Urzędnicy powiatowi zwlekają z finansowymi rozliczeniami stypendiów z Unii Europejskiej - informuje "Głos Wielkopolski".
"Jeśli tak dalej będzie, pieniądze przepadną" - ostrzega Józef Lewandowski, członek zarządu województwa wielkopolskiego. W minionym roku szkolnym unijne stypendia otrzymywało w regionie około 15 000 uczniów i studentów ". Chętnych było dziesięć razy więcej. W tym roku będzie podobnie.

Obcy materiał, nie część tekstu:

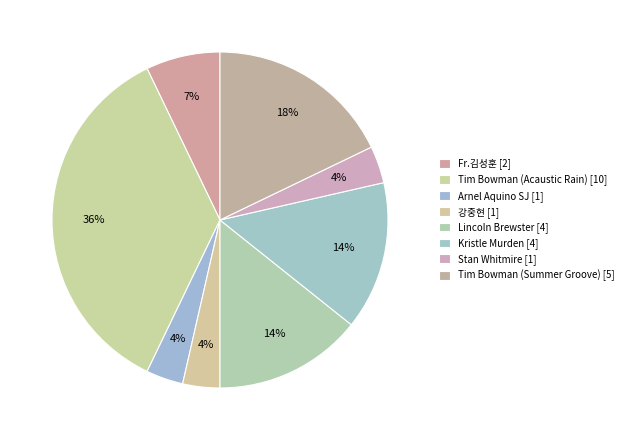

Count the number of slices in the pie.

8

Uczeń składa podanie w urzędzie powiatowym. Jeśli stypendium zostanie mu przyznane, to na przykład rachunki za kupione podręczniki przynosi właśnie tam (studenci dostają gotówkę na konta). Powiaty muszą się rozliczyć z Urzędem Marszałkowskim, który z kolei pisze raporty do Europejskiego Funduszu Społecznego. Jeśli nie ma dobrego rozliczenia, pieniądze przepadają - wyjaśnia dziennik. Sytuacja w Wielkopolsce jest tragiczna. Wszystkie powiaty otrzymały w minionym roku dwie transze wypłat stypendialnych. Tylko 13 z 40 wnioskodawców poprawnie się rozliczyło z pierwszej wypłaty uczniowskich stypendiów. Z drugą transzą jest jeszcze gorzej. Tylko trzy samorządy przedstawiły pełne dokumenty. Reszta ociąga się z rozliczeniami.

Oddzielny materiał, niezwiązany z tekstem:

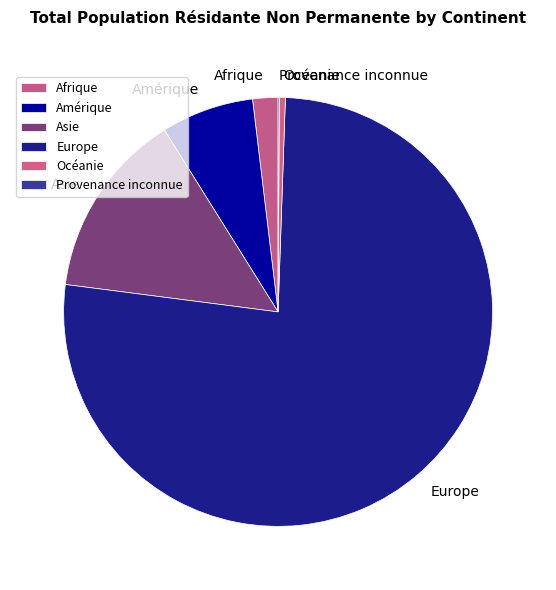

Do Amérique and Afrique together represent more than half of the pie?

No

Powiaty otrzymają ponaglające pisma. To w praktyce jedyna forma nacisku. Niektóre samorządy chcą 10 procent kwoty przeznaczonej na stypendia wydać na zatrudnienie w urzędzie dodatkowej osoby, która zajmie się opracowywaniem rozliczeń. Taką możliwość daje Ministerstwo Gospodarki i Pracy. Wtedy jednak mniej pieniędzy zostanie dla uczniów i stypendiów - pisze "Głos Wielkopolski".